=== Data for the task ===

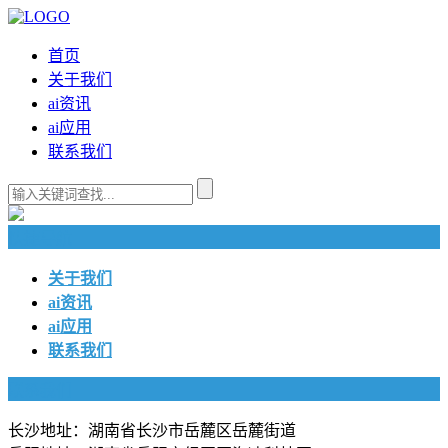
首页
关于我们
ai资讯
ai应用
联系我们
快捷导航
关于我们
ai资讯
ai应用
联系我们
联系我们
长沙地址：湖南省长沙市岳麓区岳麓街道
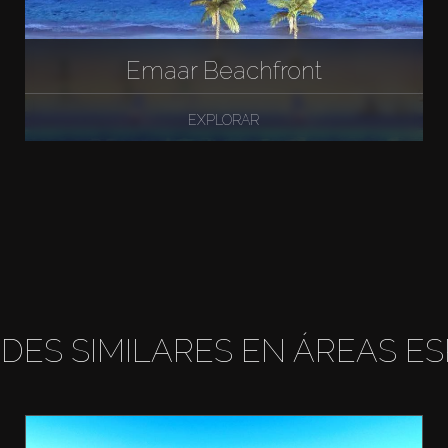
Emaar Beachfront
EXPLORAR
DES SIMILARES EN ÁREAS ES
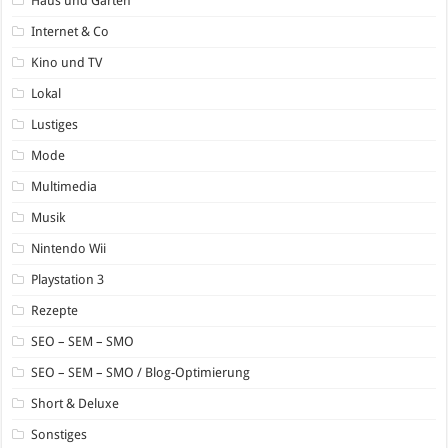
Haus und Garten
Internet & Co
Kino und TV
Lokal
Lustiges
Mode
Multimedia
Musik
Nintendo Wii
Playstation 3
Rezepte
SEO – SEM – SMO
SEO – SEM – SMO / Blog-Optimierung
Short & Deluxe
Sonstiges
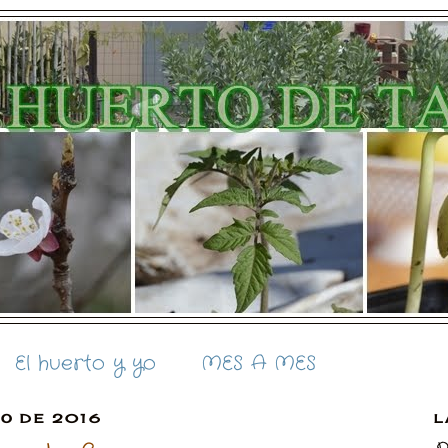
El huerto y yo
MES A MES
RO DE 2016
L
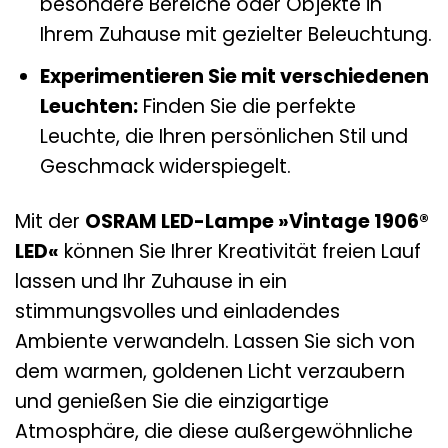
besondere Bereiche oder Objekte in
Ihrem Zuhause mit gezielter Beleuchtung.
Experimentieren Sie mit verschiedenen
Leuchten:
Finden Sie die perfekte
Leuchte, die Ihren persönlichen Stil und
Geschmack widerspiegelt.
Mit der
OSRAM LED-Lampe »Vintage 1906®
LED«
können Sie Ihrer Kreativität freien Lauf
lassen und Ihr Zuhause in ein
stimmungsvolles und einladendes
Ambiente verwandeln. Lassen Sie sich von
dem warmen, goldenen Licht verzaubern
und genießen Sie die einzigartige
Atmosphäre, die diese außergewöhnliche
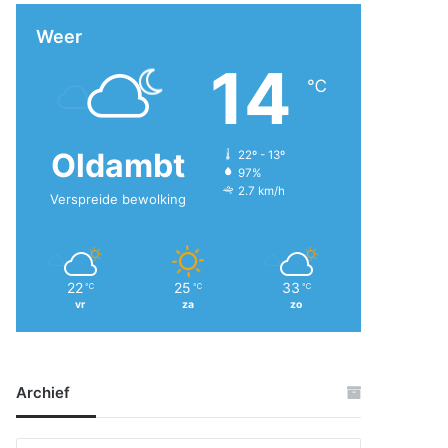
Weer
14
℃
Oldambt
22º - 13º
97%
2.7 km/h
Verspreide bewolking
22
25
33
℃
℃
℃
vr
za
zo
Archief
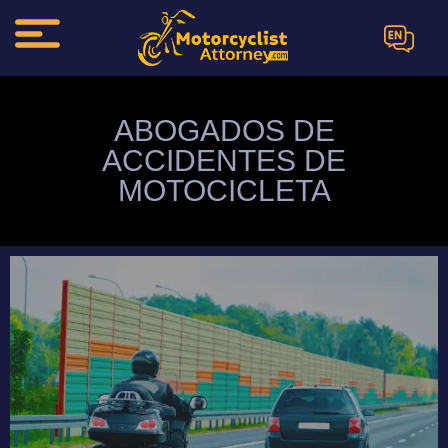
EN
ABOGADOS DE
ACCIDENTES DE
MOTOCICLETA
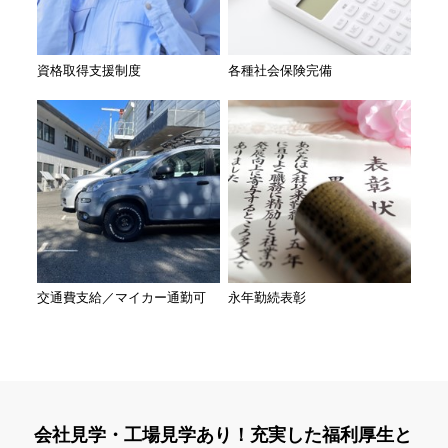
資格取得支援制度
各種社会保険完備
交通費支給／マイカー通勤可
永年勤続表彰
会社見学・工場見学あり！充実した福利厚生と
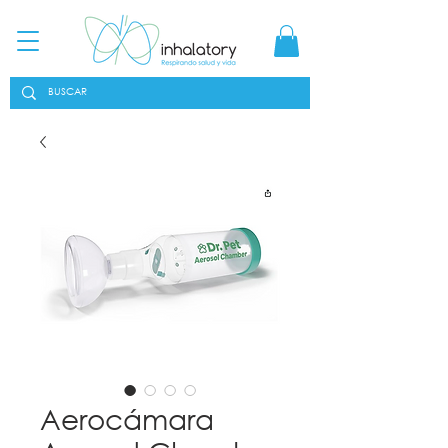
Aerocámara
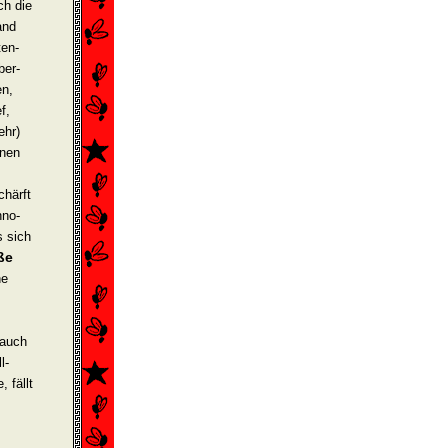
ch die
and
ten­
ber­
en,
f,
ehr)
inen
chärft
hno­
 sich
ße
he
 auch
l­
 fällt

===

Work to complete: For the string "Zuhause", show each line of the entries above where it occurs.

Solution for this task:
Ihrem Zuhause mit gezielter Beleuchtung.
lassen und Ihr Zuhause in ein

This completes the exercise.